:: Excerpt provided ::
BEGIN

3. Research Framework

3.1. Conceptual Model

Proposed within this research is a conceptual model that recasts the forecasting of ESG scores as a supervised machine learning problem. Each corporation, or alternatively each asset, is represented by a comprehensive set of covariates sourced across the three constituent pillars of ESG. The environmental dimension is operationalized by a battery of observable indicators, which may comprise absolute measurements of greenhouse gas emissions or absolute or intensity-based consumption of key resources, along with infrastructure-dependent, remotely sensed covariates, as evidenced by Rossi et al. (2024) [11]. The social dimension is articulated through discrete panels of metrics, such as the gender or ethnic composition of the workforce, monetized or quantitative proxies of local community investment and indicators of labour standards and policies. The governance dimension is encapsulated by discrete, observable proxies that review the independence, gender and tenure metrics of the board; publicly listed corporate governance policies; and indicia of historical regulatory or self-regulatory breach. To control for residual risk and informational economies, the model may integrate ordinal or continuous metrics of financial size, operating or explanatory returns and delineated sector classification, as already discussed by Apergis et al. (2022) [1].

END

:: Request 1 ::
In the ESG score forecasting text, what kind of machine learning problem does the proposed conceptual model treat the forecasting as?
:: Request 2 ::
Render this sentence from the ESG score forecasting text in Spanish: "Each corporation, or alternatively each asset, is represented by a comprehensive set of covariates sourced across the three constituent pillars of ESG."
:: Request 3 ::
Extend the ESG score forecasting text onward from its final sentence.

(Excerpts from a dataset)
BEGIN

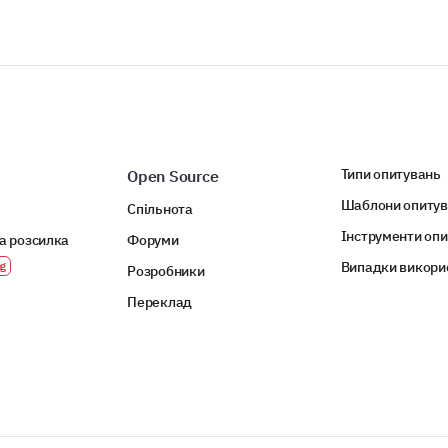
Типи опитувань
Open Source
Шаблони опиту
Спільнота
Інструменти оп
а розсилка
Форуми
Випадки викори
Розробники
Переклад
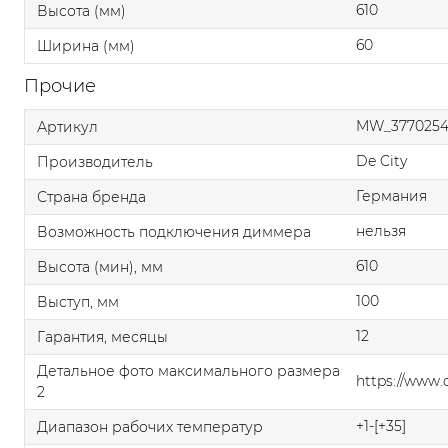
610
Высота (мм)
60
Ширина (мм)
Прочие
MW_3770254
Артикул
De City
Производитель
Германия
Страна бренда
нельзя
Возможность подключения диммера
610
Высота (мин), мм
100
Выступ, мм
12
Гарантия, месяцы
Детальное фото максимального размера
https://www
2
+1-[+35]
Диапазон рабочих температур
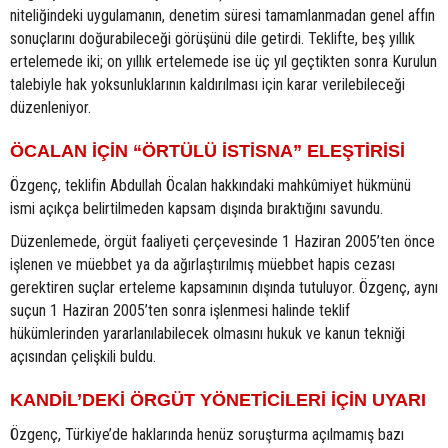
niteliğindeki uygulamanın, denetim süresi tamamlanmadan genel affın
sonuçlarını doğurabileceği görüşünü dile getirdi. Teklifte, beş yıllık
ertelemede iki; on yıllık ertelemede ise üç yıl geçtikten sonra Kurulun
talebiyle hak yoksunluklarının kaldırılması için karar verilebileceği
düzenleniyor.
ÖCALAN İÇİN “ÖRTÜLÜ İSTİSNA” ELEŞTİRİSİ
Özgenç, teklifin Abdullah Öcalan hakkındaki mahkûmiyet hükmünü
ismi açıkça belirtilmeden kapsam dışında bıraktığını savundu.
Düzenlemede, örgüt faaliyeti çerçevesinde 1 Haziran 2005’ten önce
işlenen ve müebbet ya da ağırlaştırılmış müebbet hapis cezası
gerektiren suçlar erteleme kapsamının dışında tutuluyor. Özgenç, aynı
suçun 1 Haziran 2005’ten sonra işlenmesi halinde teklif
hükümlerinden yararlanılabilecek olmasını hukuk ve kanun tekniği
açısından çelişkili buldu.
KANDİL’DEKİ ÖRGÜT YÖNETİCİLERİ İÇİN UYARI
Özgenç, Türkiye’de haklarında henüz soruşturma açılmamış bazı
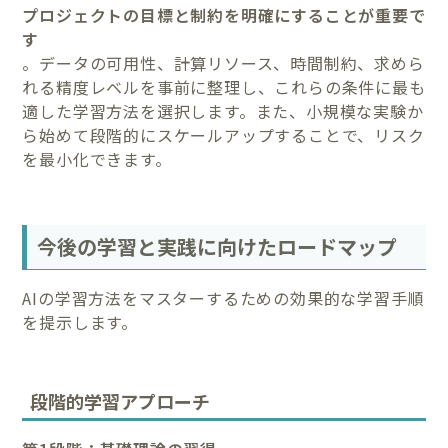
プロジェクトの目標と制約を明確にすることが重要で
す
。データの可用性、計算リソース、時間制約、求めら
れる精度レベルを事前に整理し、これらの条件に最も
適した学習方法を選択します。また、小規模な実験か
ら始めて段階的にスケールアップすることで、リスク
を最小化できます。
今後の学習と実践に向けたロードマップ
AIの学習方法をマスターするための効果的な学習手順
を提示します。
段階的学習アプローチ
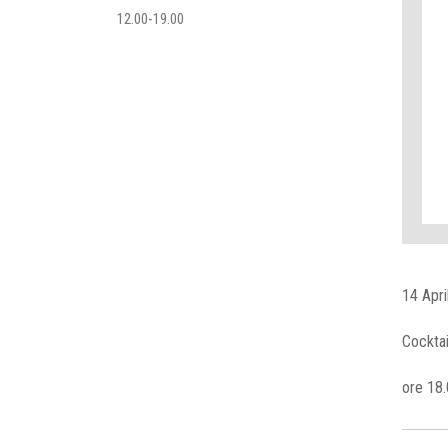
12.00-19.00
14 Apri
Cocktai
ore 18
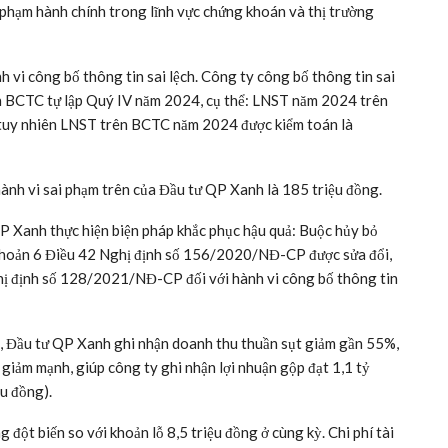
phạm hành chính trong lĩnh vực chứng khoán và thị trường
nh vi công bố thông tin sai lệch. Công ty công bố thông tin sai
ên BCTC tự lập Quý IV năm 2024, cụ thể: LNST năm 2024 trên
tuy nhiên LNST trên BCTC năm 2024 được kiểm toán là
 hành vi sai phạm trên của Đầu tư QP Xanh là 185 triệu đồng.
P Xanh thực hiện biện pháp khắc phục hậu quả: Buộc hủy bỏ
i khoản 6 Điều 42 Nghị định số 156/2020/NĐ-CP được sửa đổi,
ghị định số 128/2021/NĐ-CP đối với hành vi công bố thông tin
5, Đầu tư QP Xanh ghi nhận doanh thu thuần sụt giảm gần 55%,
giảm mạnh, giúp công ty ghi nhận lợi nhuận gộp đạt 1,1 tỷ
ệu đồng).
 đột biến so với khoản lỗ 8,5 triệu đồng ở cùng kỳ. Chi phí tài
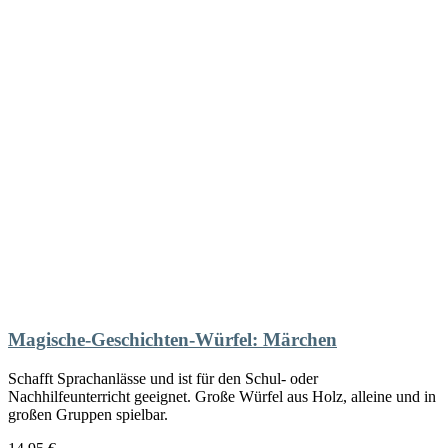
Magische-Geschichten-Würfel: Märchen
Schafft Sprachanlässe und ist für den Schul- oder
Nachhilfeunterricht geeignet. Große Würfel aus Holz, alleine und in
großen Gruppen spielbar.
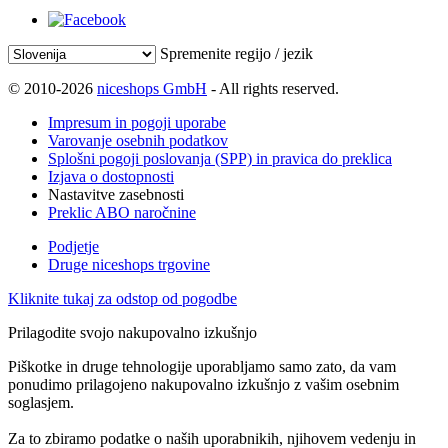
Spremenite regijo / jezik
© 2010-2026
niceshops GmbH
- All rights reserved.
Impresum in pogoji uporabe
Varovanje osebnih podatkov
Splošni pogoji poslovanja (SPP) in pravica do preklica
Izjava o dostopnosti
Nastavitve zasebnosti
Preklic ABO naročnine
Podjetje
Druge niceshops trgovine
Kliknite tukaj za odstop od pogodbe
Prilagodite svojo nakupovalno izkušnjo
Piškotke in druge tehnologije uporabljamo samo zato, da vam
ponudimo prilagojeno nakupovalno izkušnjo z vašim osebnim
soglasjem.
Za to zbiramo podatke o naših uporabnikih, njihovem vedenju in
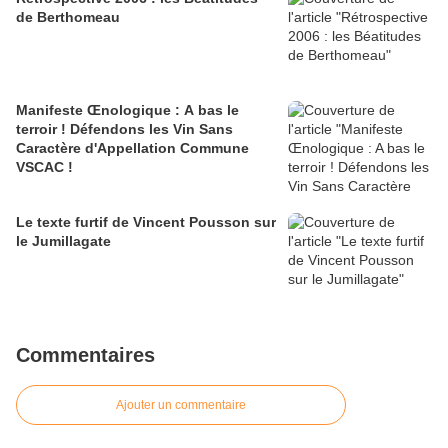
de Berthomeau
Manifeste Œnologique : A bas le
terroir ! Défendons les Vin Sans
Caractère d'Appellation Commune
VSCAC !
Le texte furtif de Vincent Pousson sur
le Jumillagate
Commentaires
Ajouter un commentaire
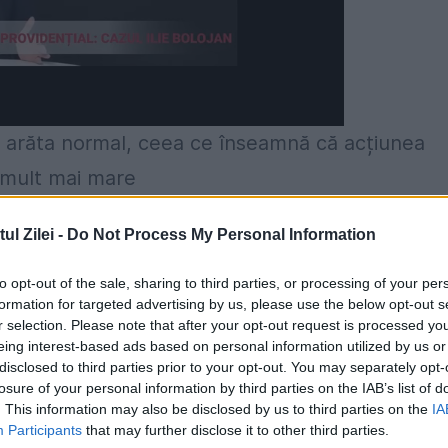
 a arăta normal, ceea ce înseamnă că acțiunea
 mult mai mare
 “uleiul” care se adună pe scalp și îți face părul
l Zilei -
Do Not Process My Personal Information
rat el începe să producă iar acest sebum pentr
to opt-out of the sale, sharing to third parties, or processing of your per
 păr îi este atașată o glandă care secretă ulei, de
formation for targeted advertising by us, please use the below opt-out s
r selection. Please note that after your opt-out request is processed y
mai mult sebum.
eing interest-based ads based on personal information utilized by us or
disclosed to third parties prior to your opt-out. You may separately opt-
losure of your personal information by third parties on the IAB’s list of
. This information may also be disclosed by us to third parties on the
IA
Participants
that may further disclose it to other third parties.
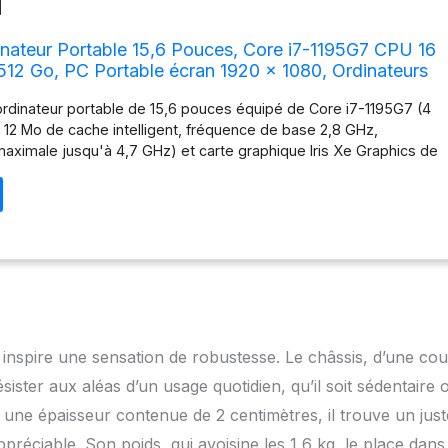
nateur Portable 15,6 Pouces, Core i7-1195G7 CPU 16
2 Go, PC Portable écran 1920 x 1080, Ordinateurs
c Type-C, USB 3.0, HDMI, Bluetooth 5.0 et Wi-FI
ordinateur portable de 15,6 pouces équipé de Core i7-1195G7 (4
 12 Mo de cache intelligent, fréquence de base 2,8 GHz,
aximale jusqu'à 4,7 GHz) et carte graphique Iris Xe Graphics de
té du système d'exploitation Win11, il offre une expérience
de, efficace et sûre et peut gérer facilement diverses activités
ciels de grande taille pour répondre à vos besoins de travail,
rtissement. Cet ordinateur portable sera le choix idéal pour le
quotidien, ainsi que pour les jeux tels que PS, AI, édition vidéo,
 etc. 【Ordinateur portable de 16 Go de RAM + 512 Go de SSD】
rtable est équipé de 16 Go de mémoire à haute vitesse, qui peut
nt les applications et gérer facilement le multitâche. La grande
Go peut répondre à vos besoins quotidiens et prend en charge
o inspire une sensation de robustesse. Le châssis, d’une cou
tension de l'espace de stockage. L'interface M.2 (2280) * 2
e protocole NVMe, vous offrant plus d'options de stockage et
ister aux aléas d’un usage quotidien, qu’il soit sédentaire 
 à niveau, vous n'avez donc pas à vous soucier de l'espace de
une épaisseur contenue de 2 centimètres, il trouve un just
nt. Déverrouillage par empreinte digitale, pas besoin d'insérer un
ppréciable. Son poids, qui avoisine les 1,6 kg, le place dan
uffit de placer votre doigt sur le capteur, ce qui améliore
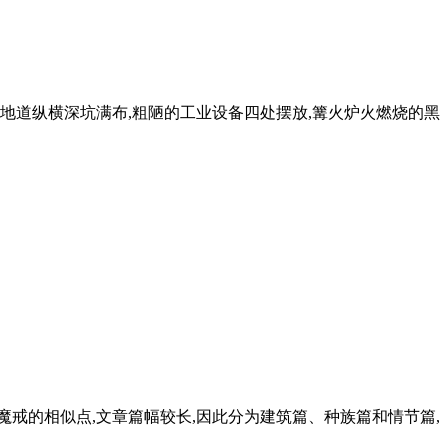
地道纵横深坑满布,粗陋的工业设备四处摆放,篝火炉火燃烧的黑
戒的相似点,文章篇幅较长,因此分为建筑篇、种族篇和情节篇,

END

:: Answer section 1 ::
A supervised machine learning problem.

:: Answer section 2 ::
Cada corporación, o alternativamente cada activo, se representa mediante un conjunto exhaustivo de covariables obtenidas de los tres pilares constitutivos de ESG.

:: Answer section 3 ::
Following model design, these heterogeneous covariates, drawn from environmental, social, governance and ancillary financial domains, are assembled into multi-source, heterogeneous learning vectors for each firm, pre-processed and concatenated.
The synthetic vectors are presented in parallel to one or an ensemble of machine learning algorithms, which inductively fit the ensemble against the ESG or ESG sub-component scores, outlined in the enclosed box in Figure 1. Consequently, the architecture delivers one or three continuous or ordinal outputs representing an aggregate ESG assessment or its constituent environmental, social and governance assessments. It is postulated that the environmental variables within the feature set will be hierarchically stored in latent sub-group segments (e.g., community, regional and global metrics).
Figure 1. ML-based ESG prediction framework.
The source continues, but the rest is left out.